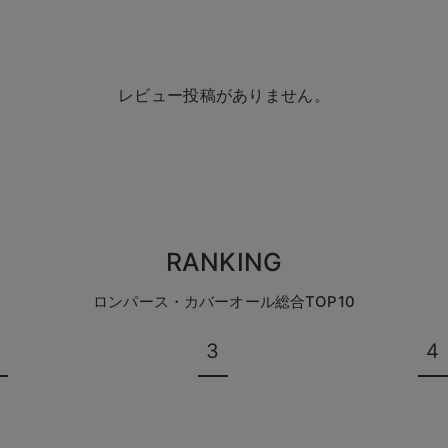
レビュー投稿がありません。
RANKING
ロンパース・カバーオール総合TOP10
3
4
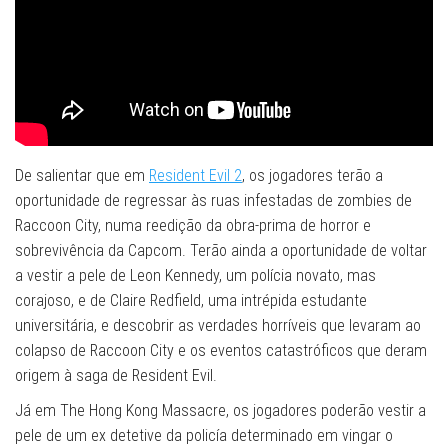
De salientar que em
Resident Evil 2
, os jogadores terão a
oportunidade de regressar às ruas infestadas de zombies de
Raccoon City, numa reedição da obra-prima de horror e
sobrevivência da Capcom. Terão ainda a oportunidade de voltar
a vestir a pele de Leon Kennedy, um polícia novato, mas
corajoso, e de Claire Redfield, uma intrépida estudante
universitária, e descobrir as verdades horríveis que levaram ao
colapso de Raccoon City e os eventos catastróficos que deram
origem à saga de Resident Evil.
Já em The Hong Kong Massacre, os jogadores poderão vestir a
pele de um ex detetive da policía determinado em vingar o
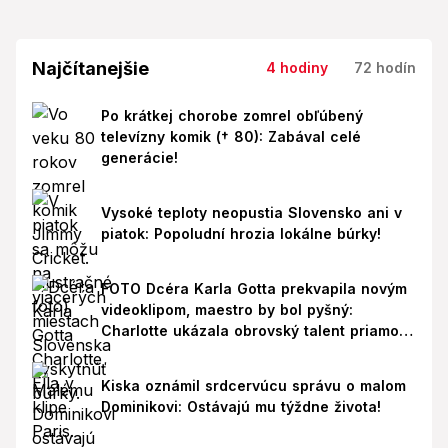
Najčítanejšie
4 hodiny
72 hodín
Po krátkej chorobe zomrel obľúbený
televízny komik († 80): Zabával celé
generácie!
Vysoké teploty neopustia Slovensko ani v
piatok: Popoludní hrozia lokálne búrky!
FOTO Dcéra Karla Gotta prekvapila novým
videoklipom, maestro by bol pyšný:
Charlotte ukázala obrovský talent priamo v
Paríži!
Kiska oznámil srdcervúcu správu o malom
Dominikovi: Ostávajú mu týždne života!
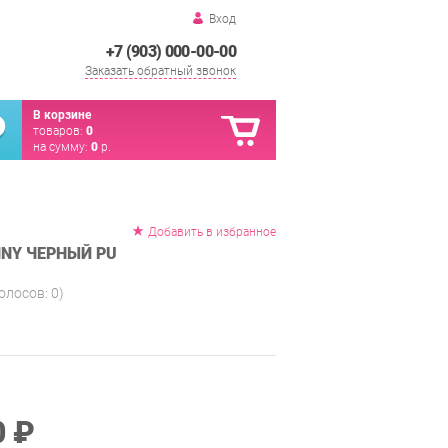
Вход
+7 (903) 000-00-00
Заказать обратный звонок
В корзине
товаров:
0
на сумму:
0
р.
Добавить в избранное
NNY ЧЕРНЫЙ PU
голосов:
0
)
0 ₽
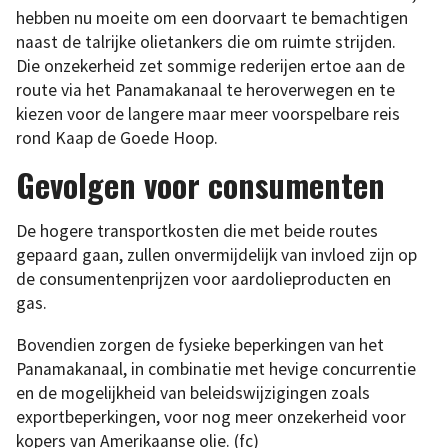
hebben nu moeite om een doorvaart te bemachtigen
naast de talrijke olietankers die om ruimte strijden.
Die onzekerheid zet sommige rederijen ertoe aan de
route via het Panamakanaal te heroverwegen en te
kiezen voor de langere maar meer voorspelbare reis
rond Kaap de Goede Hoop.
Gevolgen voor consumenten
De hogere transportkosten die met beide routes
gepaard gaan, zullen onvermijdelijk van invloed zijn op
de consumentenprijzen voor aardolieproducten en
gas.
Bovendien zorgen de fysieke beperkingen van het
Panamakanaal, in combinatie met hevige concurrentie
en de mogelijkheid van beleidswijzigingen zoals
exportbeperkingen, voor nog meer onzekerheid voor
kopers van Amerikaanse olie. (fc)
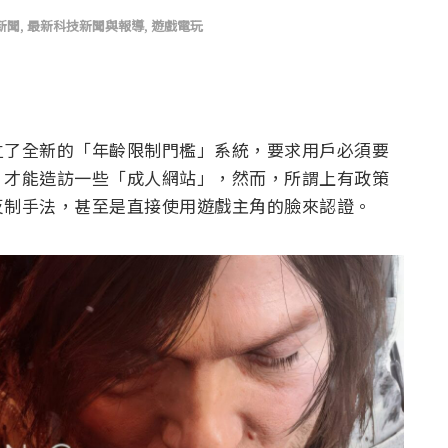
新聞
,
最新科技新聞與報導
,
遊戲電玩
立了全新的「年齡限制門檻」系統，要求用戶必須要
，才能造訪一些「成人網站」，然而，所謂上有政策
反制手法，甚至是直接使用遊戲主角的臉來認證。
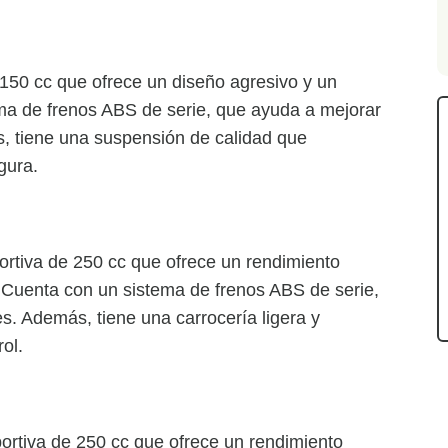
50 cc que ofrece un diseño agresivo y un
ma de frenos ABS de serie, que ayuda a mejorar
, tiene una suspensión de calidad que
gura.
rtiva de 250 cc que ofrece un rendimiento
 Cuenta con un sistema de frenos ABS de serie,
s. Además, tiene una carrocería ligera y
ol.
rtiva de 250 cc que ofrece un rendimiento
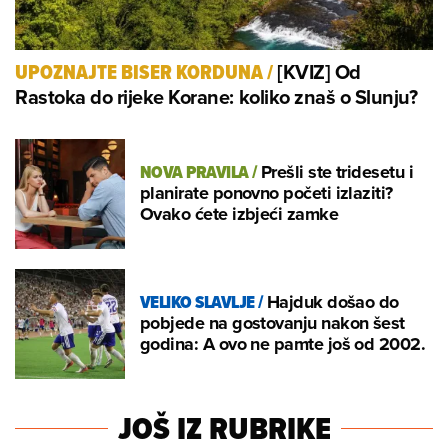
[KVIZ] Od
UPOZNAJTE BISER KORDUNA
/
Rastoka do rijeke Korane: koliko znaš o Slunju?
NOVA PRAVILA
/
Prešli ste tridesetu i
planirate ponovno početi izlaziti?
Ovako ćete izbjeći zamke
VELIKO SLAVLJE
/
Hajduk došao do
pobjede na gostovanju nakon šest
godina: A ovo ne pamte još od 2002.
JOŠ IZ RUBRIKE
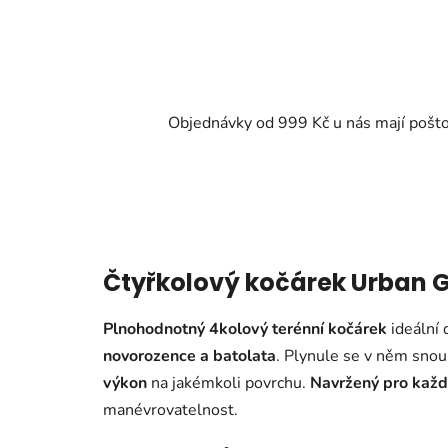
Objednávky od 999 Kč u nás mají pošt
Čtyřkolový kočárek Urban G
Plnohodnotný 4kolový terénní kočárek
ideální
novorozence a batolata
. Plynule se v něm snou
výkon
na jakémkoli povrchu.
Navržený pro každ
manévrovatelnost.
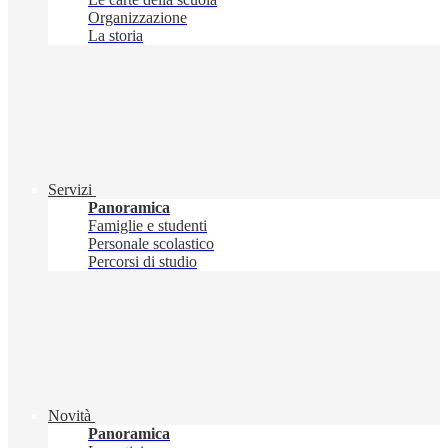
Organizzazione
La storia
Servizi
Panoramica
Famiglie e studenti
Personale scolastico
Percorsi di studio
Novità
Panoramica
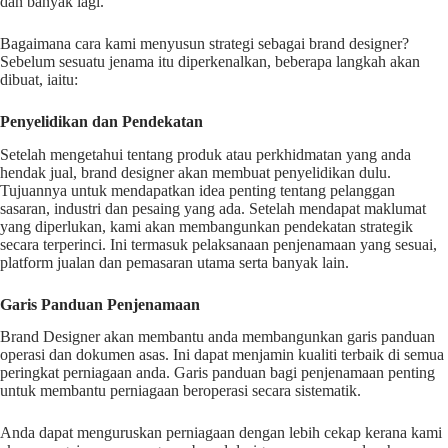
dan banyak lagi.
Bagaimana cara kami menyusun strategi sebagai brand designer?
Sebelum sesuatu jenama itu diperkenalkan, beberapa langkah akan
dibuat, iaitu:
Penyelidikan dan Pendekatan
Setelah mengetahui tentang produk atau perkhidmatan yang anda
hendak jual, brand designer akan membuat penyelidikan dulu.
Tujuannya untuk mendapatkan idea penting tentang pelanggan
sasaran, industri dan pesaing yang ada. Setelah mendapat maklumat
yang diperlukan, kami akan membangunkan pendekatan strategik
secara terperinci. Ini termasuk pelaksanaan penjenamaan yang sesuai,
platform jualan dan pemasaran utama serta banyak lain.
Garis Panduan Penjenamaan
Brand Designer akan membantu anda membangunkan garis panduan
operasi dan dokumen asas. Ini dapat menjamin kualiti terbaik di semua
peringkat perniagaan anda. Garis panduan bagi penjenamaan penting
untuk membantu perniagaan beroperasi secara sistematik.
Anda dapat menguruskan perniagaan dengan lebih cekap kerana kami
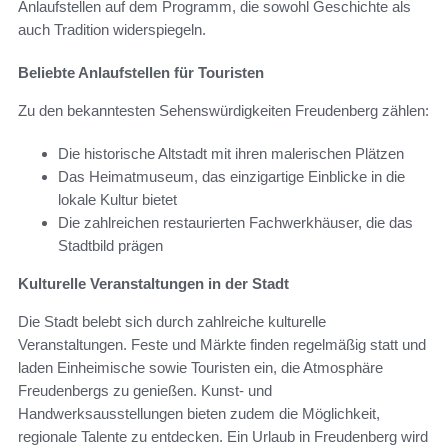
Anlaufstellen auf dem Programm, die sowohl Geschichte als
auch Tradition widerspiegeln.
Beliebte Anlaufstellen für Touristen
Zu den bekanntesten Sehenswürdigkeiten Freudenberg zählen:
Die historische Altstadt mit ihren malerischen Plätzen
Das Heimatmuseum, das einzigartige Einblicke in die
lokale Kultur bietet
Die zahlreichen restaurierten Fachwerkhäuser, die das
Stadtbild prägen
Kulturelle Veranstaltungen in der Stadt
Die Stadt belebt sich durch zahlreiche kulturelle
Veranstaltungen. Feste und Märkte finden regelmäßig statt und
laden Einheimische sowie Touristen ein, die Atmosphäre
Freudenbergs zu genießen. Kunst- und
Handwerksausstellungen bieten zudem die Möglichkeit,
regionale Talente zu entdecken. Ein Urlaub in Freudenberg wird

Work to complete:
Retype all of the material above word for word and line by line. Leave the pictures out of your answer.

Response for this exercise:
レビュー投稿がありません。
RANKING
ロンパース・カバーオール総合TOP10
3
4
De salientar que em
Resident Evil 2
, os jogadores terão a
oportunidade de regressar às ruas infestadas de zombies de
Raccoon City, numa reedição da obra-prima de horror e
sobrevivência da Capcom. Terão ainda a oportunidade de voltar
a vestir a pele de Leon Kennedy, um polícia novato, mas
corajoso, e de Claire Redfield, uma intrépida estudante
universitária, e descobrir as verdades horríveis que levaram ao
colapso de Raccoon City e os eventos catastróficos que deram
origem à saga de Resident Evil.
Já em The Hong Kong Massacre, os jogadores poderão vestir a
pele de um ex detetive da policía determinado em vingar o
Najčítanejšie
4 hodiny
72 hodín
Po krátkej chorobe zomrel obľúbený
televízny komik († 80): Zabával celé
generácie!
Vysoké teploty neopustia Slovensko ani v
piatok: Popoludní hrozia lokálne búrky!
FOTO Dcéra Karla Gotta prekvapila novým
videoklipom, maestro by bol pyšný:
Charlotte ukázala obrovský talent priamo v
Paríži!
Kiska oznámil srdcervúcu správu o malom
Dominikovi: Ostávajú mu týždne života!
Вход
+7 (903) 000-00-00
Заказать обратный звонок
В корзине
товаров:
0
на сумму:
0
р.
Добавить в избранное
NNY ЧЕРНЫЙ PU
голосов:
0
)
0 ₽
hebben nu moeite om een doorvaart te bemachtigen
naast de talrijke olietankers die om ruimte strijden.
Die onzekerheid zet sommige rederijen ertoe aan de
route via het Panamakanaal te heroverwegen en te
kiezen voor de langere maar meer voorspelbare reis
rond Kaap de Goede Hoop.
Gevolgen voor consumenten
De hogere transportkosten die met beide routes
gepaard gaan, zullen onvermijdelijk van invloed zijn op
de consumentenprijzen voor aardolieproducten en
gas.
Bovendien zorgen de fysieke beperkingen van het
Panamakanaal, in combinatie met hevige concurrentie
en de mogelijkheid van beleidswijzigingen zoals
exportbeperkingen, voor nog meer onzekerheid voor
kopers van Amerikaanse olie. (fc)
新聞
,
最新科技新聞與報導
,
遊戲電玩
立了全新的「年齡限制門檻」系統，要求用戶必須要
，才能造訪一些「成人網站」，然而，所謂上有政策
反制手法，甚至是直接使用遊戲主角的臉來認證。
50 cc que ofrece un diseño agresivo y un
ma de frenos ABS de serie, que ayuda a mejorar
, tiene una suspensión de calidad que
gura.
rtiva de 250 cc que ofrece un rendimiento
 Cuenta con un sistema de frenos ABS de serie,
s. Además, tiene una carrocería ligera y
ol.
rtiva de 250 cc que ofrece un rendimiento
[KVIZ] Od
UPOZNAJTE BISER KORDUNA
/
Rastoka do rijeke Korane: koliko znaš o Slunju?
NOVA PRAVILA
/
Prešli ste tridesetu i
planirate ponovno početi izlaziti?
Ovako ćete izbjeći zamke
VELIKO SLAVLJE
/
Hajduk došao do
pobjede na gostovanju nakon šest
godina: A ovo ne pamte još od 2002.
JOŠ IZ RUBRIKE
Objednávky od 999 Kč u nás mají pošt
Čtyřkolový kočárek Urban G
Plnohodnotný 4kolový terénní kočárek
ideální
novorozence a batolata
. Plynule se v něm snou
výkon
na jakémkoli povrchu.
Navržený pro každ
manévrovatelnost.
Organizzazione
La storia
Servizi
Panoramica
Famiglie e studenti
Personale scolastico
Percorsi di studio
Novità
Panoramica
dan banyak lagi.
Bagaimana cara kami menyusun strategi sebagai brand designer?
Sebelum sesuatu jenama itu diperkenalkan, beberapa langkah akan
dibuat, iaitu:
Penyelidikan dan Pendekatan
Setelah mengetahui tentang produk atau perkhidmatan yang anda
hendak jual, brand designer akan membuat penyelidikan dulu.
Tujuannya untuk mendapatkan idea penting tentang pelanggan
sasaran, industri dan pesaing yang ada. Setelah mendapat maklumat
yang diperlukan, kami akan membangunkan pendekatan strategik
secara terperinci. Ini termasuk pelaksanaan penjenamaan yang sesuai,
platform jualan dan pemasaran utama serta banyak lain.
Garis Panduan Penjenamaan
Brand Designer akan membantu anda membangunkan garis panduan
operasi dan dokumen asas. Ini dapat menjamin kualiti terbaik di semua
peringkat perniagaan anda. Garis panduan bagi penjenamaan penting
untuk membantu perniagaan beroperasi secara sistematik.
Anda dapat menguruskan perniagaan dengan lebih cekap kerana kami
Anlaufstellen auf dem Programm, die sowohl Geschichte als
auch Tradition widerspiegeln.
Beliebte Anlaufstellen für Touristen
Zu den bekanntesten Sehenswürdigkeiten Freudenberg zählen:
Die historische Altstadt mit ihren malerischen Plätzen
Das Heimatmuseum, das einzigartige Einblicke in die
lokale Kultur bietet
Die zahlreichen restaurierten Fachwerkhäuser, die das
Stadtbild prägen
Kulturelle Veranstaltungen in der Stadt
Die Stadt belebt sich durch zahlreiche kulturelle
Veranstaltungen. Feste und Märkte finden regelmäßig statt und
laden Einheimische sowie Touristen ein, die Atmosphäre
Freudenbergs zu genießen. Kunst- und
Handwerksausstellungen bieten zudem die Möglichkeit,
regionale Talente zu entdecken. Ein Urlaub in Freudenberg wird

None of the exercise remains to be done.